At least 200 dead in Syrian government airstrikes
Rebels control bombed area outside Damascus
BEIRUT — A surge in Syrian government airstrikes has killed at least 200 people over the past two days on the outskirts of Damascus, aid agencies said Tuesday, as the Syrian war ramps up and civilians again pay the price for the failure of international efforts to resolve it.
The bloodshed marked one of the deadliest episodes in the seven-year war, aid agencies and human rights monitors said, as nightfall brought more waves of bombing against the cluster of towns and villages known as Eastern Ghouta, one of the largest areas still under rebel control.
Residents said they had been cowering in their basements since Sunday as squadrons of fighter jets circled over their neighborhoods, taking turns bombing.
When the jets run low on fuel, they are replaced by more planes, sustaining a continuous roar of aircraft punctuated by explosions, said Firas Abdullah, an activist with the Ghouta Media Center.
Helicopters joined the warplanes, dropping crude devices known as barrel bombs crammed with nails and metal to make them more lethal, he said. “The situation here was always bad, but this is the worst we have ever seen,” Abdullah said.
Hundreds of people have been injured, flooding hospitals and clinics with casualties they are ill-equipped to treat after four years under siege. Medical facilities have been hit, too, with 12 hospitals and clinics struck by bombs and knocked out of action in the past two days, according to the Union of Medical Care and Relief Organizations. It put the toll of two days of bombing at more than 200 killed and more than 700 injured.
“The sheer intensity of airstrikes is leveling the city and killing civilians without any regard or mercy,” said Zedoun Al Zoebi, the head of UOSSM. “Medicine and medical supplies have not been allowed into the city for months now.”
The Syrian American Medical Society, which also supports hospitals in the area, put the 48-hour death toll at 250, the highest in Syria in an equivalent time frame since a 2013 sarin gas attack in Eastern Ghouta that killed about 1,400 people.
“Hospitals are overwhelmed. Floors are overflowing with injured and blood. Those patients we discharged a couple of days ago are now back with more serious injuries,” the Syrian American Medical Society quoted a doctor in Eastern Ghouta as saying.
The strikes are a reminder that a conflict many thought was winding down still has not run its course. Rather, many more battles lie ahead as Russian peace efforts falter and as Syrian President Bashar Assad seeks to assert his authority over all the areas he lost during the rebellion that erupted seven years ago.
American diplomacy is absent, hamstrung by the loss of U.S. influence since Russia intervened in support of Assad in 2015 and by a vacuum in the Syria office at the State Department.
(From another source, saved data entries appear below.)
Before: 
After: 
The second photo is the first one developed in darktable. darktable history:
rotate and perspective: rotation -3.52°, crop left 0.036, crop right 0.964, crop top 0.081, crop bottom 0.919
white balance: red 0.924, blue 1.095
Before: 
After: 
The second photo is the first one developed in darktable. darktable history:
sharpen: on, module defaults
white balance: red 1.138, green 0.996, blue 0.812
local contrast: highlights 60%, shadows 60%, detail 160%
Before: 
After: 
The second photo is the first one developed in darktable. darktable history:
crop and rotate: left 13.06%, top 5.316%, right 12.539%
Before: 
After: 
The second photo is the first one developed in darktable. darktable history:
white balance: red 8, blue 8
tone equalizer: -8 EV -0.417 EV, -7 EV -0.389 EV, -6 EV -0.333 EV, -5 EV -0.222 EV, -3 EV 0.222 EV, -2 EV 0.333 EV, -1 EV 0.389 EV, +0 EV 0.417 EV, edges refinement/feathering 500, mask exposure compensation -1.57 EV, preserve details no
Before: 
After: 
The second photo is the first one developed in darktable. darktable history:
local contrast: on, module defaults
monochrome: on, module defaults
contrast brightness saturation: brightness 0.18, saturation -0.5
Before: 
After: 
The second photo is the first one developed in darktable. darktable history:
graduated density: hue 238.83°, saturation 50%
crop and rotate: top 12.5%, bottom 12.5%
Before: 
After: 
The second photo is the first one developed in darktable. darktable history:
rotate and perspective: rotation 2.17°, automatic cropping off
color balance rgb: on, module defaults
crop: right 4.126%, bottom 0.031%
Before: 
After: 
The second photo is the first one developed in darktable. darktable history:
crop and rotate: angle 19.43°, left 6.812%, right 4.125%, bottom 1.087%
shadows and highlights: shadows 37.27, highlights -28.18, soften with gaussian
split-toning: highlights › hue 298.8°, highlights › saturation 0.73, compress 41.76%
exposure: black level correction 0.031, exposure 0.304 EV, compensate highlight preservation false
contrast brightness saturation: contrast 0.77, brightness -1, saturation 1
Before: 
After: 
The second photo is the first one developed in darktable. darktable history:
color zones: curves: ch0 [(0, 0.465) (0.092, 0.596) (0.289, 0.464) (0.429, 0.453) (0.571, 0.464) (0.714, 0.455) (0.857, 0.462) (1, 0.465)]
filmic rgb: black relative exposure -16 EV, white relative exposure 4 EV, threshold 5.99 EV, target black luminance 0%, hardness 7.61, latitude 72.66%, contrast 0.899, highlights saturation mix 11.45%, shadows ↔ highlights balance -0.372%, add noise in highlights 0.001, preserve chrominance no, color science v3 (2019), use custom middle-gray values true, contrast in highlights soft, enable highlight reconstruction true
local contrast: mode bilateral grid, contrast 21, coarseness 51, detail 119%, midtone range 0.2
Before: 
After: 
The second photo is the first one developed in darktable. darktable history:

The last Syria envoy departed in March and has not been replaced.
State Department spokeswoman Heather Nauert said the United States is “deeply concerned” by the bloodshed in Eastern Ghouta.
“This escalation is exacerbating the already grave human suffering of nearly 400,000 people,” she said, expressing U.S. support for a United Nations appeal for a monthlong cease-fire that was made more than two weeks ago.
The latest surge of violence is part of what appears to be a fresh government push to recapture the Eastern Ghouta area, which has been under the control of rebels since 2012 and besieged by government forces since 2013. Spanning 142 square miles, it is populated by more than 350,000 people.
Western aid agencies, which have been unable to operate inside Syria for years because of government restrictions but have partner arrangements with local aid agencies, echoed the calls for a cease-fire.
The area is controlled by an assortment of mostly Islamist rebel groups, the biggest of which, Jaish al-Islam, has participated in a year-old Russian-led initiative to resolve the conflict. Eastern Ghouta was designated as one of the “de-escalation” zones that formed the backbone of the process and were intended to diminish levels of violence to allow a chance for negotiations.